Introduction

This tutorial shows how to use the Hector climate model in R to answer a simple science question. In this case, we’ll be looking at solving for the methane emissions required over time to produce a constant atmospheric methane concentration from 2000 through 2100.

To run this experiment, you will need to have the nleqslv package installed. This package will be used to generate successive guesses in the search for an emissions pathway that produces the target concentration.

Setup

The nleqslv package requires us to supply a function that takes a vector of inputs (i.e., emissions by year) and produces a vector of outputs that are the discrepancies between the Hector output and the target concentrations. In order to create such a function we will need to set up an interface to Hector. Since all of our calculations are going to involve years 2000 and beyond, we will run up through 1999.

library('ggplot2')
library('hector')
hector_inifile <- file.path(system.file('input', package='hector'), 'hector_rcp60.ini')
hcore <- newcore(hector_inifile, suppresslogging=TRUE)
run(hcore, 1999)
## Hector core: unnamed hector core
## Start date:  1745
## End date:    2300
## Current date:    1999
## Input file:  /Users/runner/work/_temp/Library/hector/input/hector_rcp60.ini

Our target function will take a vector of emission values as input and return a vector of discrepancies between the hector outputs and the target output. We’ll make the target concentration value 1820 ppbv CH\(_4\) (a bit higher than the year 2000 value in the baseline scenario).

f <- function(emiss)
{
    setvar(hcore, 2000:2100, EMISSIONS_CH4(), emiss, "Tg CH4")
    reset(hcore, 1999)
    run(hcore, 2100)
    hout <- fetchvars(hcore, 2000:2100, ATMOSPHERIC_CH4())
    ## return the difference between the target of 1820 (constant) and the actual
    hout$value - 1820
}

Solve for the target emissions

To solve for the target emissions we just pass the target function to nleqslv. We also need an initial guess for the emissions. It doesn’t really matter what the guess is, so long as it isn’t something so large that it will cause the model to fail outright. We will use a constant 300 Tg CH\(_4\) as the initial guess.

x <- rep(300.0, times=101)  # 2000:2001 includes both endpoints
slv <- nleqslv::nleqslv(x, f, method="Broyden")

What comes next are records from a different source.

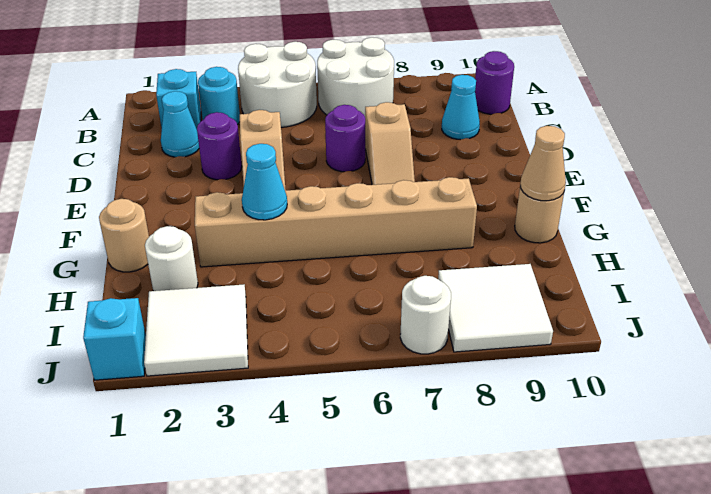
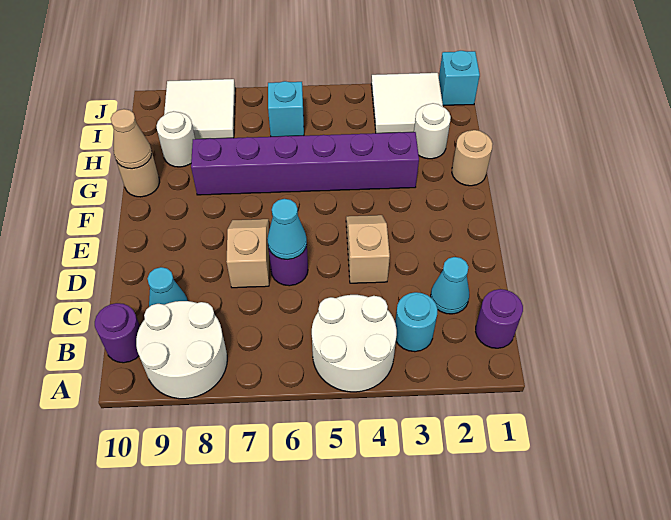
white 2x2 round brick [317,37,394,116] -> white 2x2 round brick moved to [136,301,227,399]
cyan 1x1 brick [156,69,201,129] -> cyan 1x1 brick moved to [268,81,304,137]
purple 1x1 round brick [197,112,242,180] -> purple 1x1 round brick moved to [476,289,523,348]
tan 1x6 brick [195,177,477,267] -> purple 1x6 brick [191,132,419,195]
cyan 1x1 cone [242,144,287,220] -> cyan 1x1 cone moved to [267,199,307,260]
white 1x1 round brick [400,276,451,354] -> white 1x1 round brick moved to [156,111,195,167]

We should check to see that the algorithm really converged. The discrepancy values from the last iteration are stored in the fvec entry.

max(abs(slv$fvec))
## [1] 4.381491e-09

Results

The convergence looks ok, so let’s plot the results:

 df <- data.frame(year = 2000:2100,
            value = slv[['x']])

 ggplot2::ggplot(data = df, aes(year, value)) +
     geom_point() +
     labs(y = "Emissions (Tg CH4)", x = 'year')

The concentration target of 1820 ppbv CH\(_4\) that we specified in 2000 is a bit of a jump from what was in the scenario we based our run on (the original was about 1811 ppbv), so we have a small spike in emissions in 2000. After that the emissions settle down into something smoother.

Once we’re done with our Hector instance, we need to make sure to shut it down, so that the memory it is using will be freed.

shutdown(hcore)
## Hector core (INACTIVE)

Conclusion

This simple example shows the kind of thing you can do by combining the Hector R interface with other packages available in R. It would be easy enough to add emissions for other gasses or work in terms of forcing or temperature. Likewise, instead of solving for an equilibrium you could minimize or maximize some function of the emissions (using the optim function), or run one of the many Monte Carlo packages that are available in R.